Altair_Blog_hero_1920x225

Featured Articles

Integrating Distributed Tensorflow with Altair Grid Engine

Introduction

TensorFlow (TF) is a hot topic in Machine Learning (ML) and Artificial Intelligence (AI). The software library was developed by the Google Brain team within Google’s AI org. The tensorflow.org site describes TensorFlow as, “an open source software library for high performance numerical computation. Its flexible architecture allows easy deployment of computation across a variety of platforms (CPUs, GPUs, TPUs), and from desktops to clusters of servers to mobile and edge devices.”

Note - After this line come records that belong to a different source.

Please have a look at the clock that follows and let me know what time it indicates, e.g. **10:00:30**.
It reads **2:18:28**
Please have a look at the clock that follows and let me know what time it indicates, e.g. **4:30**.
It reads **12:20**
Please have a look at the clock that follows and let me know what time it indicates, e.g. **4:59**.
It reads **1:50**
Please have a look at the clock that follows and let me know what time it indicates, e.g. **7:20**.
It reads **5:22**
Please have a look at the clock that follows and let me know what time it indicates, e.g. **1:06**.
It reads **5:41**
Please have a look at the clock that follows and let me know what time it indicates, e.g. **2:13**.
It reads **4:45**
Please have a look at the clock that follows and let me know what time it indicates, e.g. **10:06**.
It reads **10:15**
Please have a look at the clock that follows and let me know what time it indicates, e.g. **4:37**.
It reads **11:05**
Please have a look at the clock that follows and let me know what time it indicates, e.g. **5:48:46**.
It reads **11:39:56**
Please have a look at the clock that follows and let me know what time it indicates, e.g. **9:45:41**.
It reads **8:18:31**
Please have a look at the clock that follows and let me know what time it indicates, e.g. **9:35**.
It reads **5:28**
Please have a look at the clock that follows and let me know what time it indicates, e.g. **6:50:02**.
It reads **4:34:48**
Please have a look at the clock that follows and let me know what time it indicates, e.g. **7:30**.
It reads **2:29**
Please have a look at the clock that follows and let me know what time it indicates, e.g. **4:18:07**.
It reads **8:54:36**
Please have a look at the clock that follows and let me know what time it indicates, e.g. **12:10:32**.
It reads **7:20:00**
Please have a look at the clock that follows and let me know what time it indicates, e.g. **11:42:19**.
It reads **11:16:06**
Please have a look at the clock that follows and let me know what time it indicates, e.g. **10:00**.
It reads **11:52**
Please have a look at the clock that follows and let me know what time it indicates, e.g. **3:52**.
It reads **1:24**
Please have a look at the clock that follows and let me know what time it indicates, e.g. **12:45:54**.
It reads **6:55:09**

Integrating distributed TensorFlow with Altair Grid Engine enables organizations to more effectively leverage this flexibility and scale. When executing TensorFlow in a distributed environment the way the TensorFlow cluster topology is defined plays a critical role in overall performance. In order to maximize the performance, TensorFlow tasks need to bind to specific CPU cores, sockets, GPUs and even network interfaces to minimize the time it takes to move data between cores/GPU and to avoid core-hopping. It is challenging for an end user to manually assign jobs to cores, especially in a large cluster where scale can reach several hundred compute nodes, with 28 to 100+ cores, and up to 4 GPUs connected with multiple high speed Infiniband interconnects.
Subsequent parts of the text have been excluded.